Cost Driven Solutions
The solution is to drive the system design in a direction that is cost driven. If the cost per unit in a massive system is made cheap enough, even high failure rates due to expensive to endure problems are manageable. Each unit in a network should be simple and durable to local conditions. The ubiquitous nature of network power should be leveraged. Instead of a single hyper expensive system the solution is to rely on millions of cheap "dumb" units.
There are exceptions and other design limitations but consider the following choices as examples.
- Scalable remote computing resources are incredibly cheap and getting cheaper. Why optimize a software package for a 5-10% improvement over a few year lifetime, when you can scale the hardware much cheaper. Although dependant on software lifespan, most application specific software can be phased out and replaced instead of expensively maintained with unnacceptable unit costs.
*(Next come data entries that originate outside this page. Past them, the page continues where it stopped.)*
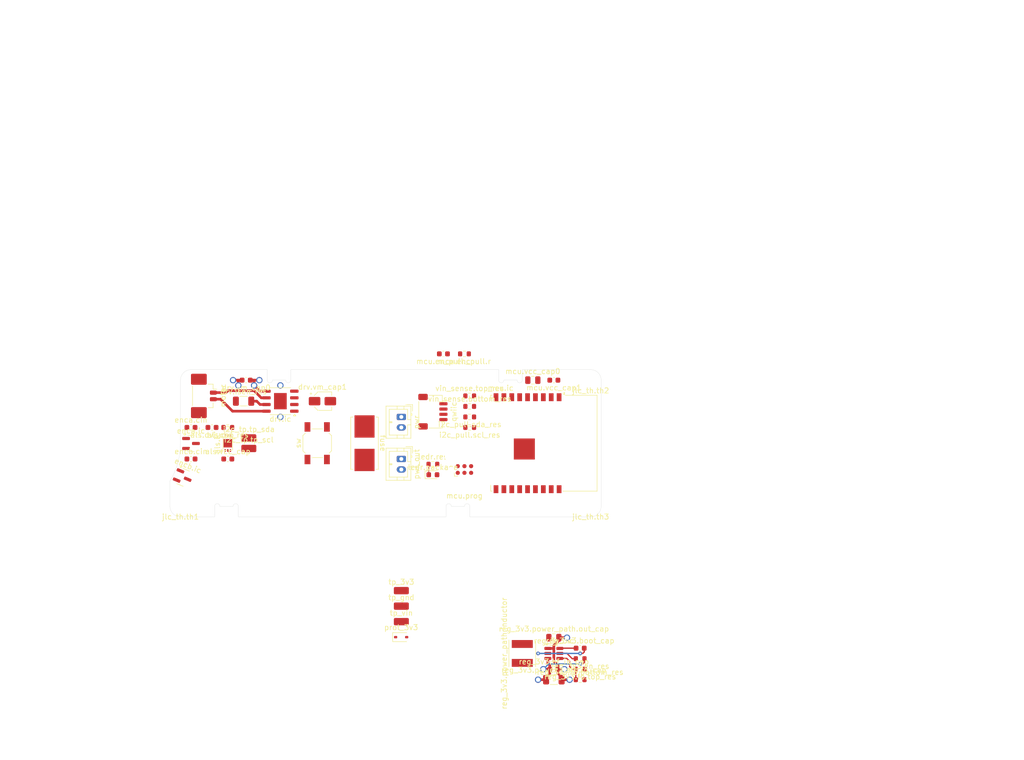
<source format=kicad_pcb>
(kicad_pcb
	(version 20240108)
	(generator "pcbnew")
	(generator_version "8.0")
	(general
		(thickness 3.66)
		(legacy_teardrops no)
	)
	(paper "A4")
	(layers
		(0 "F.Cu" signal "Front")
		(31 "B.Cu" signal "Back")
		(32 "B.Adhes" user "B.Adhesive")
		(33 "F.Adhes" user "F.Adhesive")
		(34 "B.Paste" user)
		(35 "F.Paste" user)
		(36 "B.SilkS" user "B.Silkscreen")
		(37 "F.SilkS" user "F.Silkscreen")
		(38 "B.Mask" user)
		(39 "F.Mask" user)
		(40 "Dwgs.User" user "User.Drawings")
		(41 "Cmts.User" user "User.Comments")
		(42 "Eco1.User" user "User.Eco1")
		(43 "Eco2.User" user "User.Eco2")
		(44 "Edge.Cuts" user)
		(45 "Margin" user)
		(46 "B.CrtYd" user "B.Courtyard")
		(47 "F.CrtYd" user "F.Courtyard")
		(48 "B.Fab" user)
		(49 "F.Fab" user)
	)
	(setup
		(stackup
			(layer "F.SilkS"
				(type "Top Silk Screen")
			)
			(layer "F.Paste"
				(type "Top Solder Paste")
			)
			(layer "F.Mask"
				(type "Top Solder Mask")
				(thickness 0.01)
			)
			(layer "F.Cu"
				(type "copper")
				(thickness 0.035)
			)
			(layer "dielectric 1"
				(type "core")
				(thickness 3.57)
				(material "FR4")
				(epsilon_r 4.5)
				(loss_tangent 0.02)
			)
			(layer "B.Cu"
				(type "copper")
				(thickness 0.035)
			)
			(layer "B.Mask"
				(type "Bottom Solder Mask")
				(thickness 0.01)
			)
			(layer "B.Paste"
				(type "Bottom Solder Paste")
			)
			(layer "B.SilkS"
				(type "Bottom Silk Screen")
			)
			(copper_finish "None")
			(dielectric_constraints no)
		)
		(pad_to_mask_clearance 0)
		(allow_soldermask_bridges_in_footprints no)
		(aux_axis_origin 150 100)
		(pcbplotparams
			(layerselection 0x00010f0_ffffffff)
			(plot_on_all_layers_selection 0x0000000_00000000)
			(disableapertmacros no)
			(usegerberextensions no)
			(usegerberattributes no)
			(usegerberadvancedattributes no)
			(creategerberjobfile no)
			(dashed_line_dash_ratio 12.000000)
			(dashed_line_gap_ratio 3.000000)
			(svgprecision 6)
			(plotframeref no)
			(viasonmask no)
			(mode 1)
			(useauxorigin yes)
			(hpglpennumber 1)
			(hpglpenspeed 20)
			(hpglpendiameter 15.000000)
			(pdf_front_fp_property_popups yes)
			(pdf_back_fp_property_popups yes)
			(dxfpolygonmode yes)
			(dxfimperialunits yes)
			(dxfusepcbnewfont yes)
			(psnegative no)
			(psa4output no)
			(plotreference yes)
			(plotvalue yes)
			(plotfptext yes)
			(plotinvisibletext no)
			(sketchpadsonfab no)
			(subtractmaskfromsilk no)
			(outputformat 1)
			(mirror no)
			(drillshape 0)
			(scaleselection 1)
			(outputdirectory "gerbers")
		)
	)
	(net 0 "")
	(net 1 "Ri2c_chain_0.sda")
	(net 2 "Ri2c_chain_0.scl")
	(net 3 "Rgnd")
	(net 4 "Rvin")
	(net 5 "Rv3v3")
	(net 6 "Rdrv.ic.isen")
	(net 7 "Rreg_3v3.fb.output")
	(net 8 "Rreg_3v3.en_res.b")
	(net 9 "Rvin_sense.output")
	(net 10 "Rledr.res.a")
	(net 11 "Rmcu.program_boot_node")
	(net 12 "Rmcu.program_en_node")
	(net 13 "Rals.dvi_res.b")
	(net 14 "Rdrv.in2")
	(net 15 "Rsw.out")
	(net 16 "Rmcu.program_uart_node.a_tx")
	(net 17 "Renca.out")
	(net 18 "Rencb.out")
	(net 19 "Rdrv.in1")
	(net 20 "Rmcu.program_uart_node.b_tx")
	(net 21 "Rreg_3v3.boot_cap.pos")
	(net 22 "Rreg_3v3.boot_cap.neg")
	(net 23 "Rdrv.out1")
	(net 24 "Rdrv.out2")
	(net 25 "Rvin_raw")
	(footprint "edg:TestPoint_TE_RCT_0805" (layer "F.Cu") (at 111 133.95))
	(footprint "Capacitor_SMD:C_0603_1608Metric" (layer "F.Cu") (at 140 88 180))
	(footprint "Package_TO_SOT_SMD:HVSOF6" (layer "F.Cu") (at 78 100 90))
	(footprint "Package_TO_SOT_SMD:SOT-23-6" (layer "F.Cu") (at 140 140))
	(footprint "Resistor_SMD:R_0603_1608Metric" (layer "F.Cu") (at 117 104))
	(footprint "Resistor_SMD:R_0603_1608Metric" (layer "F.Cu") (at 124 93))
	(footprint "Resistor_SMD:R_0603_1608Metric" (layer "F.Cu") (at 124 95 180))
	(footprint "Fuse:Fuseholder_Littelfuse_Nano2_154x" (layer "F.Cu") (at 104 100 -90))
	(footprint "Capacitor_SMD:C_0603_1608Metric" (layer "F.Cu") (at 145 139))
	(footprint "edg:JlcToolingHole_1.152mm" (layer "F.Cu") (at 147 112))
	(footprint "Resistor_SMD:R_0603_1608Metric" (layer "F.Cu") (at 78 97 180))
	(footprint "Capacitor_SMD:C_0603_1608Metric" (layer "F.Cu") (at 119 83 180))
	(footprint "Resistor_SMD:R_0603_1608Metric" (layer "F.Cu") (at 124 97 180))
	(footprint "Connector_Molex:Molex_PicoBlade_53398-0271_1x02-1MP_P1.25mm_Vertical" (layer "F.Cu") (at 74 91 -90))
	(footprint "RF_Module:ESP-WROOM-02" (layer "F.Cu") (at 135 100 -90))
	(footprint "Capacitor_SMD:C_0603_1608Metric" (layer "F.Cu") (at 71 97))
	(footprint "Capacitor_SMD:C_0603_1608Metric" (layer "F.Cu") (at 78 103))
	(footprint "Capacitor_SMD:C_0603_1608Metric" (layer "F.Cu") (at 81.5 88 180))
	(footprint "Resistor_SMD:R_0603_1608Metric" (layer "F.Cu") (at 145 141 180))
	(footprint "Resistor_SMD:R_0603_1608Metric" (layer "F.Cu") (at 123 83 180))
	(footprint "Button_Switch_SMD:SW_SPST_SKQG_WithoutStem" (layer "F.Cu") (at 95 100 90))
	(footprint "Diode_SMD:D_SOD-323" (layer "F.Cu") (at 110.965 136.9))
	(footprint "Connector:Tag-Connect_TC2030-IDC-FP_2x03_P1.27mm_Vertical" (layer "F.Cu") (at 123 105))
	(footprint "Capacitor_SMD:C_0805_2012Metric" (layer "F.Cu") (at 140 137))
	(footprint "Connector_JST:JST_SH_SM04B-SRSS-TB_1x04-1MP_P1.00mm_Horizontal" (layer "F.Cu") (at 117 94 -90))
	(footprint "Resistor_SMD:R_0603_1608Metric" (layer "F.Cu") (at 124 91))
	(footprint "edg:TestPoint_TE_RCT_0805" (layer "F.Cu") (at 111 128.05))
	(footprint "edg:JlcToolingHole_1.152mm" (layer "F.Cu") (at 147 88))
	(footprint "Capacitor_SMD:C_0603_1608Metric" (layer "F.Cu") (at 140 143))
	(footprint "Capacitor_SMD:C_0603_1608Metric" (layer "F.Cu") (at 75 97 180))
	(footprint "edg:JlcToolingHole_1.152mm" (layer "F.Cu") (at 69 112))
	(footprint "edg:TestPoint_TE_RCT_0805" (layer "F.Cu") (at 82 101))
	(footprint "edg:TestPoint_TE_RCT_0805" (layer "F.Cu") (at 111 131))
	(footprint "Connector_JST:JST_PH_B2B-PH-K_1x02_P2.00mm_Vertical" (layer "F.Cu") (at 111 95 -90))
	(footprint "LED_SMD:LED_0603_1608Metric" (layer "F.Cu") (at 117 106))
	(footprint "Capacitor_SMD:CP_Elec_3x5.4" (layer "F.Cu") (at 96 92))
	(footprint "Inductor_SMD:L_Taiyo-Yuden_NR-50xx" (layer "F.Cu") (at 134 140 90))
	(footprint "edg:TestPoint_TE_RCT_0805" (layer "F.Cu") (at 82 99))
	(footprint "Capacitor_SMD:C_1206_3216Metric" (layer "F.Cu") (at 140 145))
	(footprint "Package_SO:HSOP-8-1EP_3.9x4.9mm_P1.27mm_EP2.41x3.1mm" (layer "F.Cu") (at 88 92 180))
	(footprint "Resistor_SMD:R_0603_1608Metric"
		(layer "F.Cu")
		(uuid "eb1156bd-54bd-4eee-9d38-cec9b9eeefe3")
		(at 145 145)
		(descr "Resistor SMD 0603 (1608 Metric), square (rectangular) end terminal, IPC_7351 nominal, (Body size source: IPC-SM-782 page 72, https://www.pcb-3d.com/wordpress/wp-content/uploads/ipc-sm-782a_amendment_1_and_2.pdf), generated with kicad-footprint-generat
... [60143 chars truncated]
</source>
- Disposable/Recyclable Smartphones that cost pennies per unit to create. Tethered to solve mobile Internet even in remote areas. Identity and other important data are stored in cloud datacenters. Local resources are limited but high functionality is available at each node
- Massively parallel Pebble Bed Reactors or Micro Reactors for remote power. Imagine miniscule versions of reactors distributed everywhere.
The trend towards system designs with many units, simple, independent, & cheap (MUSIC) is just one cost driven solution to solve the creeping and unknown failure problem.
In the future we may leverage massive network solutions to build grandiose structures. Imagine a huge bridge that forms from many miniscule independent bots. Just a spin on the draw bridge :).